Consignes -
• a. Résumez en deux phrases l'extrait sur le secteur des tracteurs.
• b. Poursuivez l'extrait sur le secteur des tracteurs en reprenant après sa dernière phrase.

Extrait -
━━━━━━━━━━━━━━━━━━━━

Le secteur de l’agroéquipement englobe une grande variété de matériels, utilisés pour les travaux agricoles mais également pour l’entretien des espaces verts. Cette grande diversité, à laquelle s’ajoute celle des systèmes de production et des pratiques agriculturales, rend difficile l’étude du secteur des agroéquipements dans sa globalité.
Toutefois, la quasi-totalité des exploitants agricoles possèdent au moins un tracteur. Par ailleurs, les tracteurs représentaient en 2022 environ 40 % du chiffre d’affaires du secteur de l’agroéquipement et constituent une part importante des coûts de production des exploitations agricoles françaises, la traction figurant comme le premier poste de dépense parmi les charges de mécanisation et ces dernières représentant environ un quart des charges d’exploitation des agriculteurs. Enfin, les tracteurs représentent en valeur la principale famille d’agroéquipements produite en France.
Dès lors, l’Autorité a estimé pertinent de concentrer son analyse sur les tracteurs.
À titre liminaire, l’Autorité partage le constat de la commission des affaires économiques du Sénat de hausse importante du prix des tracteurs depuis 2020. Si cette hausse s’est inscrite dans un contexte général inflationniste, elle est également susceptible de résulter d’autres facteurs propres au secteur, tels que les besoins croissants des exploitants agricoles (notamment en termes de puissance des tracteurs et de services connectés) et l’application de nouvelles normes.
L’Autorité s’est par ailleurs attachée à examiner le fonctionnement concurrentiel du secteur des tracteurs, afin de déterminer si d’éventuels facteurs étaient de nature à en limiter l’intensité concurrentielle.
L’Autorité relève, tout d’abord, que les marchés amont de la production et de la commercialisation de tracteurs présentent une structure oligopolistique, avec une concentration marquée autour de quatre principaux acteurs (AGCO, John Deere, CNH et CLAAS) qui totalisent ensemble près de 90 % des parts de marché. Ces marchés se caractérisent également par de fortes barrières à l’entrée, liées notamment à l’importance des investissements nécessaires.
De plus, ces marchés sont relativement transparents en raison de la mise à disposition par l’Agence nationale des titres sécurisés d’informations relatives aux immatriculations des tracteurs, qui peuvent ensuite être reprises par différents opérateurs tiers pour fournir des statistiques aux constructeurs ou aux opérateurs actifs sur le marché aval de la distribution. À ce titre, l’Autorité rappelle dans son avis les règles applicables aux échanges d’informations commercialement sensibles, notamment lorsqu’ils portent sur des données passées.
S’agissant, par ailleurs, des marchés aval de la distribution et de la réparation de tracteurs, l’Autorité relève que ces marchés se caractérisent par une forte exigence de proximité entre le client et son concessionnaire, ce dernier assurant généralement le service après-vente.
Ce résumé a un caractère strictement informatif. Seuls font foi les motifs de l’avis numérotés ci-après.

━━━━━━━━━━━━━━━━━━━━

Extraits de données -
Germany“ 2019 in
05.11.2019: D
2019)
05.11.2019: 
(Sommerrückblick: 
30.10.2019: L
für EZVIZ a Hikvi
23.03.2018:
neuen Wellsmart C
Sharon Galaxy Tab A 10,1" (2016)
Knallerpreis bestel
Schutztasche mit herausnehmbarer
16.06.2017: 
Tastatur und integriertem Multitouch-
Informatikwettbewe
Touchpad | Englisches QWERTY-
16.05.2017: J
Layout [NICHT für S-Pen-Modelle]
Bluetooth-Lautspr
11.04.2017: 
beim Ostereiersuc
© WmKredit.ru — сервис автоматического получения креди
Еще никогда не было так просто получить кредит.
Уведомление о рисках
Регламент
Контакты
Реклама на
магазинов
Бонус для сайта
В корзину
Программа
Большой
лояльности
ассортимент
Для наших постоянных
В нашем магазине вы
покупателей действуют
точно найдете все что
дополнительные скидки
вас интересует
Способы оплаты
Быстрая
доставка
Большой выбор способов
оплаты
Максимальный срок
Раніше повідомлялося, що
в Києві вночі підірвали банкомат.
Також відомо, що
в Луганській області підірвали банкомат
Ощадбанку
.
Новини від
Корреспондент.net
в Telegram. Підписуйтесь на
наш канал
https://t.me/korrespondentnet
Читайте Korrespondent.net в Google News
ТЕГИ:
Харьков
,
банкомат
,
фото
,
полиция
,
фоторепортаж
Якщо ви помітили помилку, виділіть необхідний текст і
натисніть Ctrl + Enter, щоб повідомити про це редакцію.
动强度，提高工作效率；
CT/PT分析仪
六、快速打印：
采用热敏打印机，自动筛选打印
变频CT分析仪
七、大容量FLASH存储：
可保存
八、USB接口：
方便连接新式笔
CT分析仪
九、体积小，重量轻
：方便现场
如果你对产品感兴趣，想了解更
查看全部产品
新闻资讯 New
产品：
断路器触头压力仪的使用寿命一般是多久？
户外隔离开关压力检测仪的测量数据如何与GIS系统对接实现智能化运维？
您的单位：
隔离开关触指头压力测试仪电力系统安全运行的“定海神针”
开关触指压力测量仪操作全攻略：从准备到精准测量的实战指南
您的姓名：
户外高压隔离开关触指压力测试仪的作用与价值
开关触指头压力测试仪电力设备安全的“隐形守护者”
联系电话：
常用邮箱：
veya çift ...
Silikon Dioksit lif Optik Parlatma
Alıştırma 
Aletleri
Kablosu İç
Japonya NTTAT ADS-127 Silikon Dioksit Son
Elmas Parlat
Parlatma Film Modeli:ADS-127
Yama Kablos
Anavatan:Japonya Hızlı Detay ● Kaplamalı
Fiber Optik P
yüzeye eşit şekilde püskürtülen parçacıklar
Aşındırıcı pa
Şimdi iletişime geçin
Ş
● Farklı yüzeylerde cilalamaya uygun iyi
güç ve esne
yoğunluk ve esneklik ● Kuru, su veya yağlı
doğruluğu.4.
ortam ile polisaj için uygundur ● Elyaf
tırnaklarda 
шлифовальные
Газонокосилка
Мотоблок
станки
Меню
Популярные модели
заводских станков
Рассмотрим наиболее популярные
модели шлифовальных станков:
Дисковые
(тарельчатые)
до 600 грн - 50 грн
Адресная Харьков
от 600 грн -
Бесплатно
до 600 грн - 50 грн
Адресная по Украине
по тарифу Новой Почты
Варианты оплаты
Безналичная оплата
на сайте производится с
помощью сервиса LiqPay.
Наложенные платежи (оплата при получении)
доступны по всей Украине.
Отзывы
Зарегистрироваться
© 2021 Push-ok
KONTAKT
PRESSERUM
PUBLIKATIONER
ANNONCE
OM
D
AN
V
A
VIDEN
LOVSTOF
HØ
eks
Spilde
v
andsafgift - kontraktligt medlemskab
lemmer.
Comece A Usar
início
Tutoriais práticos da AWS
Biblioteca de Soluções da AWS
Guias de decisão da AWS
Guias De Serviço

━━━━━━━━━━━━━━━━━━━━

Réponses attendues -
• a. Face à la grande diversité des agroéquipements, l'Autorité a concentré son analyse sur les tracteurs, qui représentaient en 2022 environ 40 % du chiffre d'affaires du secteur et dont le prix a fortement augmenté depuis 2020. Elle relève que les marchés amont sont oligopolistiques : quatre acteurs y totalisent près de 90 % des parts de marché, les barrières à l'entrée sont fortes et les données d'immatriculation les rendent transparents, tandis que les marchés aval exigent une forte proximité entre le client et son concessionnaire.

• b.
Par ailleurs, la distribution des tracteurs est organisée par les constructeurs via un réseau de concessions généralement exclusives : le distributeur est le seul à pouvoir vendre des tracteurs d’une marque donnée dans une zone définie par le contrat de concession, de sorte que la concurrence intra-marque est fortement limitée (circonscrite aux ventes passives, dont les ventes en ligne).
S’agissant plus particulièrement du marché de la distribution, qui est de dimension locale, bien que les réseaux de distribution des constructeurs couvrent une très grande partie du territoire hexagonal, certaines zones peuvent néanmoins rester insuffisamment couvertes, avec potentiellement, dans certaines zones locales, un nombre d’opérateurs limité, voire réduit à un seul. De plus, ce marché se caractérise par d’importantes barrières à l’entrée (nécessité pour un opérateur de conclure un contrat de concession, de disposer d’importantes capacités financières pour l’achat ou la location d’entrepôt et de recruter des techniciens qualifiés notamment). Compte tenu de ces éléments, il ne peut être exclu que des opérateurs détiennent une position dominante dans certaines zones locales. L’Autorité estime donc nécessaire de rappeler la responsabilité particulière qui incombe à un opérateur en position dominante et précise notamment que l’opérateur doit veiller à ne pas entraver le fonctionnement concurrentiel du marché, par exemple en s’abstenant de favoriser les membres de son réseau de distribution pour l’accès aux intrants nécessaires aux opérations d’entretien et de réparation.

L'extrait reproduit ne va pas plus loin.